*** Opening Document extract ***

Execution#
Flow captures the semantic of the execution tree and can be used as a standalone function. As any function, it can be run with input data and produce the output. Collections and assets serve as flow inputs, while the output of last processors is the output of the flow.
Here, collections (Collections #1 and #2) and assets (Asset #1) are the inputs of the flow. Processors #1 and #2 transform the input data, while Processor #3 and Processor #4 are the final processors that produce the output of the flow. In Python, it would look like this:
from malevich import collection, asset
def my_flow(collection_1: collection, collection_2: collection, asset_1: asset):
# ... Flow logic here ...
return processor_3_output, processor_4_output
Overriding Data#
When defining a flow, you specify the initial data in collections
from malevich import collection, flow, table
@flow
def my_flow():
data = collection(
'name_of_my_collection',
df=table(...),
alias='my_data'
)
# ... Flow logic here ...
But on run, you can supply new data to the flow. It is done using the alias
of the collection. The process
of supplying new data is called overriding.
from malevich import Space, table
interpreted_on_space = Space(my_flow)
interpreted_on_space.prepare()
interpreted_on_space.run(overrides={'my_data': table(...)})
If you install the flow, you may supply new data using the keyword argument of the flow stub:
from malevich.flows import my_flow
my_flow(my_data=table(...))
If no data is supplied, the flow will run with the default data defined in the flow.
Warning
The alias of each component in the flow should be unique.
Configuration Extension#
In addition to the data, you may supply configuration extensions to the processors in the flow. It is also done by aliases.

*** Closing Document extract ***

● Problems and tasks:
A. Answer these questions about the flow execution documentation:
(i) What serves as the inputs of a flow?
(ii) What is the process of supplying new data to a flow on run called?
(iii) What happens if no data is supplied when the flow runs?
B. Write the next part of the flow execution documentation, picking up after its last sentence.
The data that comes after this text has no role in the exercise.

*** Opening Data for analysis ***

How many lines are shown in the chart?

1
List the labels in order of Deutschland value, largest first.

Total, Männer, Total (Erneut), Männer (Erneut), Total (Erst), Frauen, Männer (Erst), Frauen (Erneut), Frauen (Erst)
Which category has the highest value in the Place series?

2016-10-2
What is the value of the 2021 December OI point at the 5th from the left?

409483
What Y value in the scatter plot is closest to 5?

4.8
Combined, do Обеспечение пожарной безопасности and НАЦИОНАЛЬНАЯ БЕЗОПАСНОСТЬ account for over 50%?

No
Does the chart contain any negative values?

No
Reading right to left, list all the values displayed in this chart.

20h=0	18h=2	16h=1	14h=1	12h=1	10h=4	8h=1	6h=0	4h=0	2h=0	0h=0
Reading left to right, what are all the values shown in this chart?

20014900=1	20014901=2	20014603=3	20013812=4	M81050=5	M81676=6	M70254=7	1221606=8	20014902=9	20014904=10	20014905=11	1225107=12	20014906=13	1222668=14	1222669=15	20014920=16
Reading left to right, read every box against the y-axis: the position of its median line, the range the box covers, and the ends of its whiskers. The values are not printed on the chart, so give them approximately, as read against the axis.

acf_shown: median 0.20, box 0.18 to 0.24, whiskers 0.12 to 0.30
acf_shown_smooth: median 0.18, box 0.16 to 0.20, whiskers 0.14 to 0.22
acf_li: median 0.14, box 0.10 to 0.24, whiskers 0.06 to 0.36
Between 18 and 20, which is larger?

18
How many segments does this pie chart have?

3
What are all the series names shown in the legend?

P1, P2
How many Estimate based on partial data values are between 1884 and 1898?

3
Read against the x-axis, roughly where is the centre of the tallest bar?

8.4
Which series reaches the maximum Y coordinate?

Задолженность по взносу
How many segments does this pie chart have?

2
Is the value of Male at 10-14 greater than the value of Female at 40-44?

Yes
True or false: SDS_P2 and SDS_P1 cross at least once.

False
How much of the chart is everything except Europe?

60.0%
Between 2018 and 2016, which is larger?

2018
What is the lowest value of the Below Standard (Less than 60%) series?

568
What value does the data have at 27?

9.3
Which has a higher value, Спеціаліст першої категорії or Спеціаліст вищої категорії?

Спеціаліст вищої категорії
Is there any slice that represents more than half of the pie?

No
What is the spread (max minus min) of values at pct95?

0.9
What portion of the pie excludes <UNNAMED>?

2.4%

*** Closing Data for analysis ***

● Answers to the exercise:
A.
(i) Collections and assets.
(ii) Overriding.
(iii) The flow runs with the default data defined in the flow.

B.
from malevich.utility import rename, add_column # installed processors
from malevich import Core, collection, flow, table
@flow
def my_flow():
data = collection(
'marketplace_cards',
df=table(...),
alias='cards'
)
title = locs(data, column='Card Title')
description = locs(data, column='Card Description')
return (
rename(title, config={"Card Title": "title"}, alias='to_title'),
rename(description, config={"Card Description": "description", alias='to_description'}
)
interpreted_on_core = Core(my_flow)
interpreted_on_core.prepare()
interpreted_on_core.run(config_extensions={'to_title': {'column': 'Title'}})
In this example, we supply a new configuration to the to_title
processor. The configuration is a dictionary
that will be merged with the default configuration of the processor.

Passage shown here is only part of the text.